- [Telusuri materi]:
• A. Tentukan apakah setiap pernyataan berikut sesuai dengan kutipan halaman: (i) angka dalam laporan itu adalah estimasi dari wawancara dengan para migran; (ii) para buruh migran tidur di ruangan yang lega; (iii) data kematian selama ini diambil dari otoritas imigrasi Indonesia. Jawab ya atau tidak untuk tiap pernyataan, disertai kata-kata penentu dari kutipan halaman yang dikutip persis.
• B. Tuliskan ulang tanpa perubahan bagian kutipan halaman yang dibuka dengan kata-kata "Koordinator KBMB Abu" dan ditutup dengan "dilayani secara manusiawi.".

- [Kutipan halaman]:
↓
Koordinator KBMB Abu Mufakir mengatakan angka dalam laporan tersebut merupakan estimasi yang diperoleh dari hasil wawancara dengan para migran di dua blok dalam satu DTI Sabah.
Abu mengungkapkan bahwa para buruh migran diperlakukan sangat buruk, mulai makanan tidak sehat, tidur di lantai dengan ruangan yang sesak serta jika sakit tidak dilayani secara manusiawi.
Abu yang juga anggota tim pencari fakta KBMB, mengakui angka kematian yang sebenarnya kemungkinan jauh lebih besar karena jumlah kematian di DTI sulit diungkap, dan selama ini hanya mengandalkan data dari otoritas imigrasi Malaysia.
↑
- [Data yang disediakan]:
↓
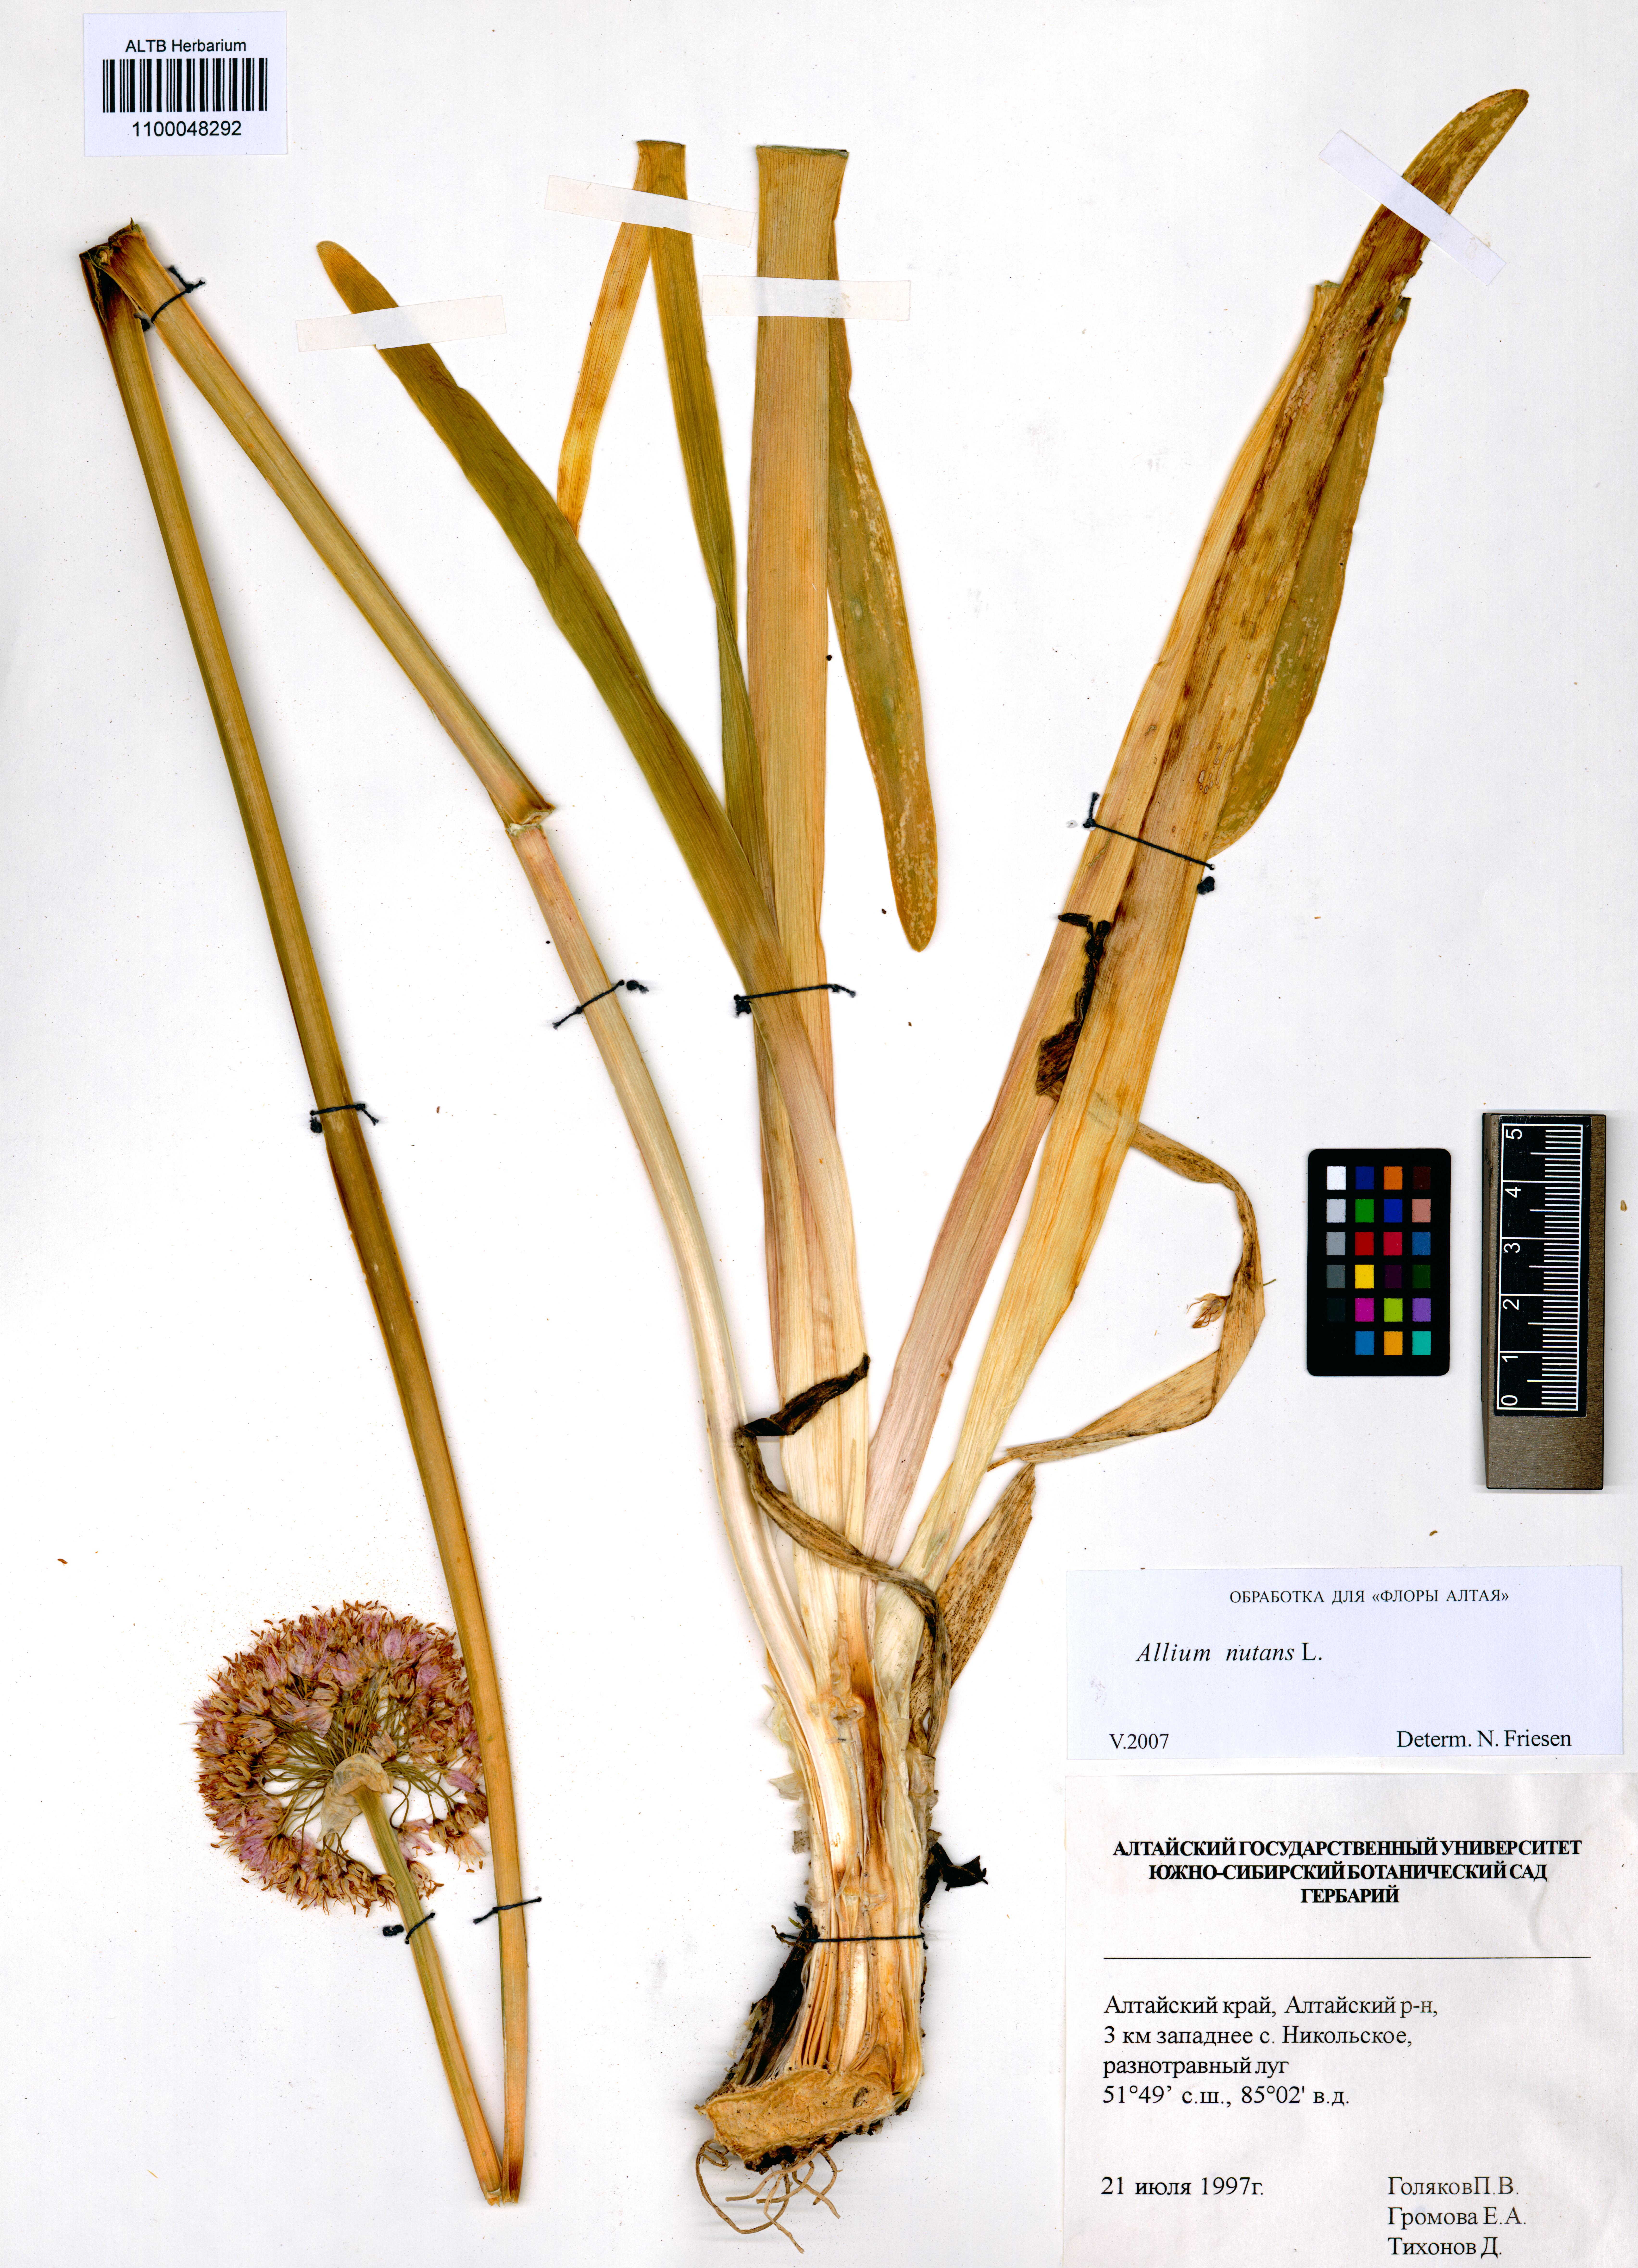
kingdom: Plantae
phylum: Tracheophyta
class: Liliopsida
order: Asparagales
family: Amaryllidaceae
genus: Allium
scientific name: Allium nutans
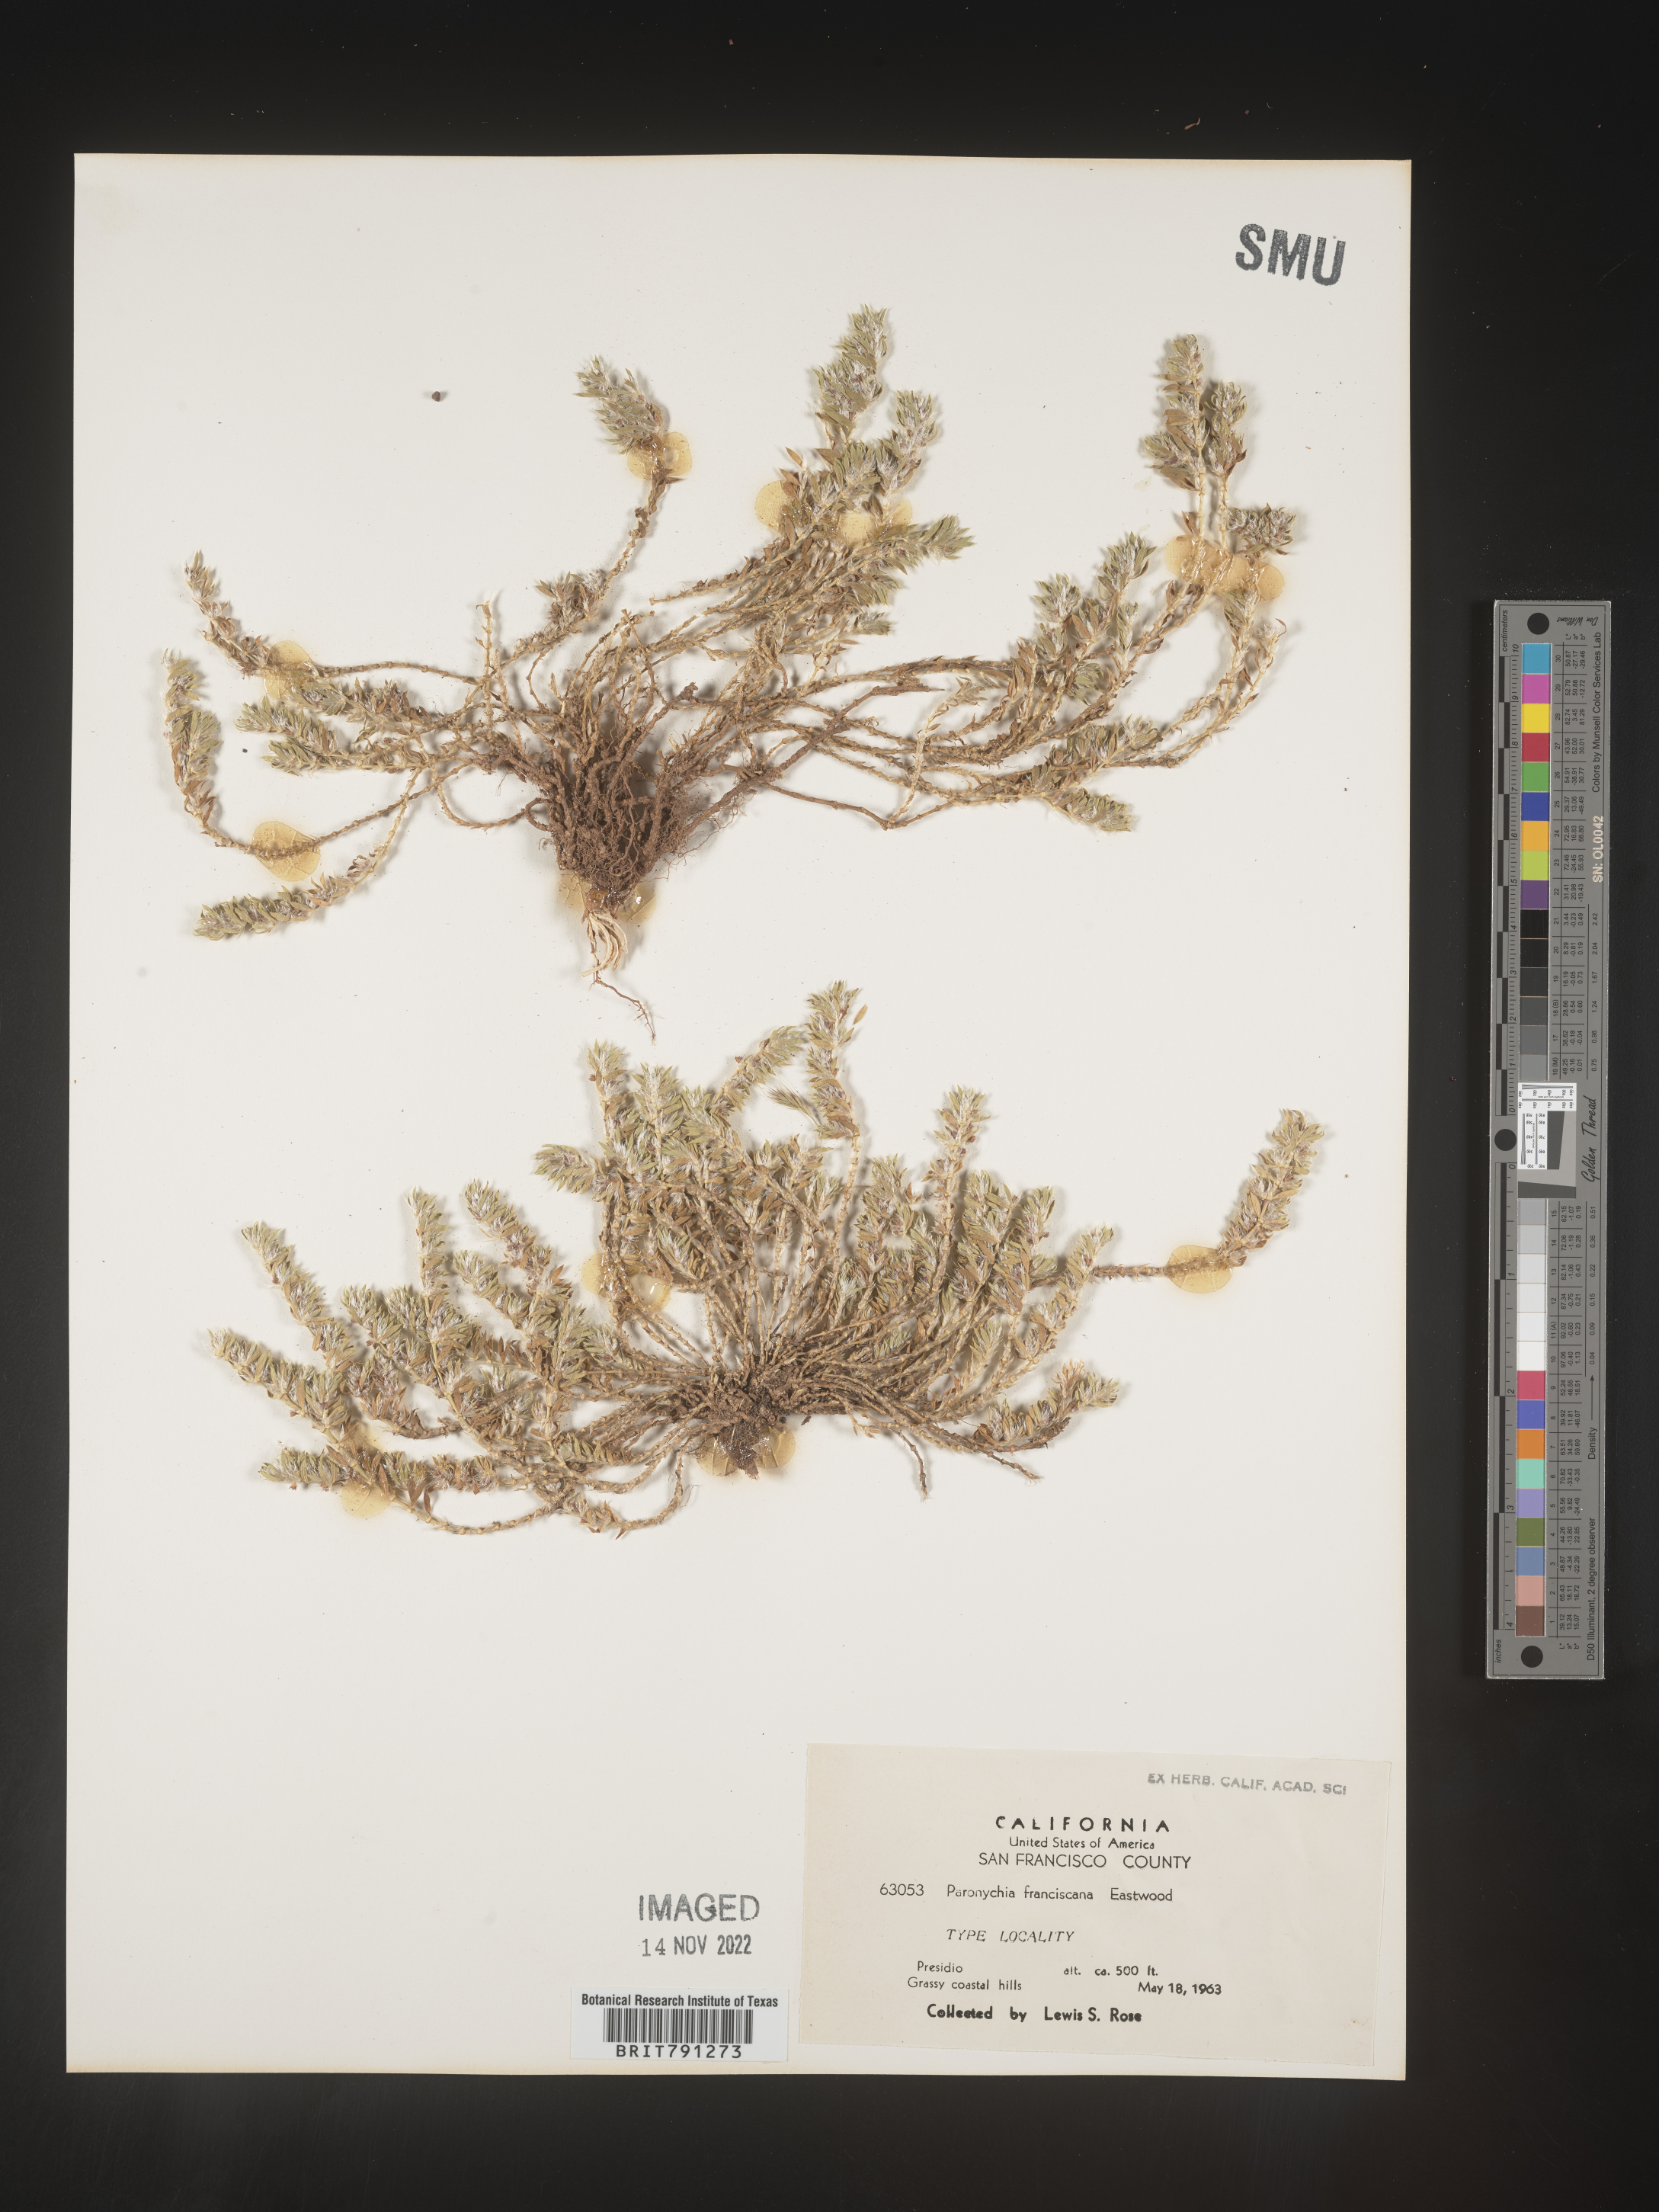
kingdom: Plantae
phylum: Tracheophyta
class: Magnoliopsida
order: Caryophyllales
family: Caryophyllaceae
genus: Paronychia
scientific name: Paronychia franciscana
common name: San francisco nailwort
↑
- [Jawaban tiap tugas]:
• A.
(i) Ya: "merupakan estimasi yang diperoleh dari hasil wawancara dengan para migran"
(ii) Tidak: "tidur di lantai dengan ruangan yang sesak"
(iii) Tidak: "hanya mengandalkan data dari otoritas imigrasi Malaysia"

• B.
Koordinator KBMB Abu Mufakir mengatakan angka dalam laporan tersebut merupakan estimasi yang diperoleh dari hasil wawancara dengan para migran di dua blok dalam satu DTI Sabah.
Abu mengungkapkan bahwa para buruh migran diperlakukan sangat buruk, mulai makanan tidak sehat, tidur di lantai dengan ruangan yang sesak serta jika sakit tidak dilayani secara manusiawi.